### EXCERPTED TEXT
=== Begin Enclosure ===

Shell & Automation Scripts

OpenBSD Production-Ready Automation Scripts

  • Below are five complete, production-grade automation scripts designed for OpenBSD system administrators:

Script 1: Automated User Provisioning and doas Setup

  • Creates system admin users and configures permissions in /etc/doas.conf:
#!/bin/sh
# ==============================================================================
# Script: user_provisioner.sh
# Description: Automates user creation and doas configurations on OpenBSD.
# Author: VR-Rathod
# ==============================================================================
 
USERNAME=$1
USER_CLASS="staff"
 
if [ -z "$USERNAME" ]; then
    echo "Usage: $0 <username>"
    exit 1
fi
 
echo "[INFO] Creating user account: ${USERNAME}"
useradd -m -g =wheel -L ${USER_CLASS} -s /bin/ksh "${USERNAME}"
 
echo "[INFO] Setting up user password..."
passwd "${USERNAME}"
 
# Add permissions to /etc/doas.conf
DOAS_CONF="/etc/doas.conf"
if [ ! -f "$DOAS_CONF" ]; then
    touch "$DOAS_CONF"
    chmod 600 "$DOAS_CONF"
fi
 
# Append permit rules
echo "permit keepenv ${USERNAME} as root" >> "$DOAS_CONF"
echo "[SUCCESS] User ${USERNAME} created and added to ${DOAS_CONF}."
exit 0

Script 2: Automated backup script using softraid/crypto management

  • Mounts an encrypted softraid partition, performs system backup, and unmounts the volume safely:
#!/bin/sh
# ==============================================================================
# Script: softraid_backup.sh
# Description: Mounts encrypted softraid, backups files, and decrypts pool.

=== End Enclosure ===

### TASKS AND EXERCISES
**a.** In the OpenBSD scripts excerpt, which login shell does user_provisioner.sh give new user accounts?
**b.** Translate this sentence from the OpenBSD scripts excerpt into Spanish: "Below are five complete, production-grade automation scripts designed for OpenBSD system administrators:"
The data that comes next is separate material, unrelated to the OpenBSD scripts excerpt.

(Photos of people with keypoints)

=== Begin Enclosure ===

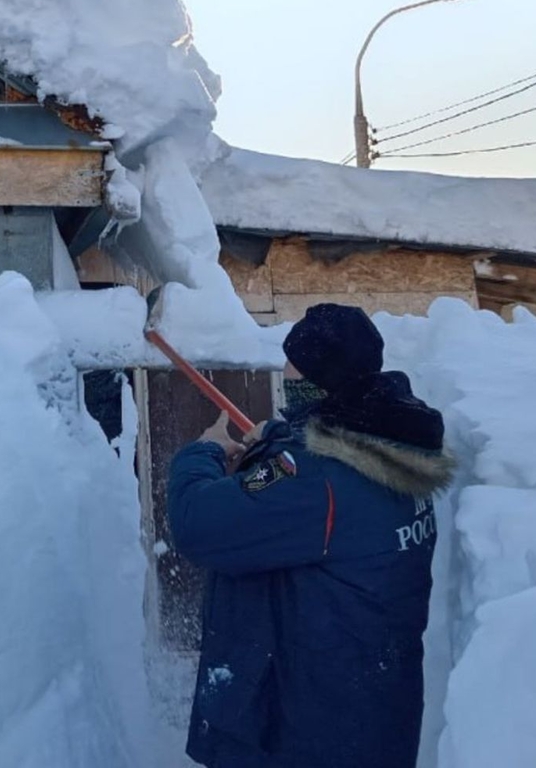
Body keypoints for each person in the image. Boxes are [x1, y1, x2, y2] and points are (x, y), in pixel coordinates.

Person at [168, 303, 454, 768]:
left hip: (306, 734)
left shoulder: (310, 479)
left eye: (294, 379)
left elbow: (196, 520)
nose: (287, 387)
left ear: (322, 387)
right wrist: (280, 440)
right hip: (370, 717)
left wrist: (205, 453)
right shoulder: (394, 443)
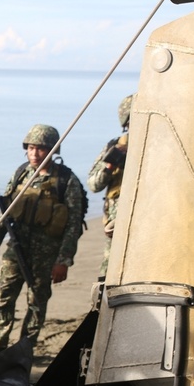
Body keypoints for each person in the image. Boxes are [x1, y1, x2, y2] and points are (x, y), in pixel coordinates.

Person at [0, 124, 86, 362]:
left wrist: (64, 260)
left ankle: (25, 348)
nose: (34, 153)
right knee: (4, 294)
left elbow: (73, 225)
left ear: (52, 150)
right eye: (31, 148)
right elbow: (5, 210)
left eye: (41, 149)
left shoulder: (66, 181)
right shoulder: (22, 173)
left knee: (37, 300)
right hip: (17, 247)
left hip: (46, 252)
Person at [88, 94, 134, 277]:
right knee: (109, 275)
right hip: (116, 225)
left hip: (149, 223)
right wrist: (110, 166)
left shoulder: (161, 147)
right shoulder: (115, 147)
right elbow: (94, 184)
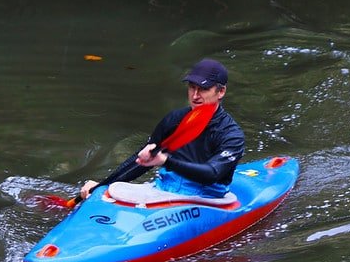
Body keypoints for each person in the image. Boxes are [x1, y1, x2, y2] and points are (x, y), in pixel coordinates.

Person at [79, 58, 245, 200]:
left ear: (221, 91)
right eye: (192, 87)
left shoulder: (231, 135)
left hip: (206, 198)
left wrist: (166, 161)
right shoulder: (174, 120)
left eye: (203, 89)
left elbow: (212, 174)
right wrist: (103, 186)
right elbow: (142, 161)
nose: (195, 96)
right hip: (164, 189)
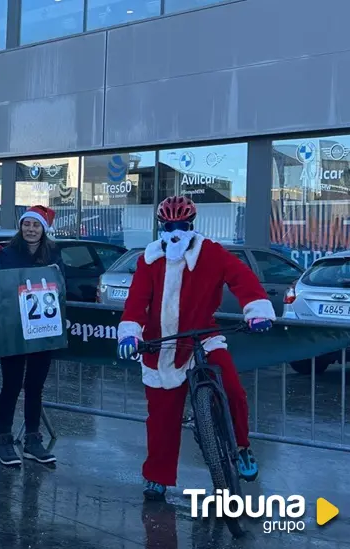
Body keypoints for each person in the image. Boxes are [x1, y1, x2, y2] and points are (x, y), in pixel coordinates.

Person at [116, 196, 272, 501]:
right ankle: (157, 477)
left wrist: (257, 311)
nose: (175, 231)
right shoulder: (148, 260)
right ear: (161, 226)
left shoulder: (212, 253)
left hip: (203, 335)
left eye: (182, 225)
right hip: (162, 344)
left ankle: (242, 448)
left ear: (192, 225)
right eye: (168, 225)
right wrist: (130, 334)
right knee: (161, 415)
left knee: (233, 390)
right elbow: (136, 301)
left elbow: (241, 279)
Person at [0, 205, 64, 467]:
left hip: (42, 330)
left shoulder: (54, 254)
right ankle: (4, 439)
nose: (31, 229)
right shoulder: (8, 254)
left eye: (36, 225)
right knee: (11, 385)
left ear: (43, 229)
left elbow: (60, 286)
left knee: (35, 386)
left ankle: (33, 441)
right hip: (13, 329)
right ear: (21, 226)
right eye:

=== End Enclosure ===

### ANSWER SECTION
**a.** /bin/ksh

**b.** A continuación se presentan cinco scripts de automatización completos, de nivel de producción, diseñados para administradores de sistemas OpenBSD: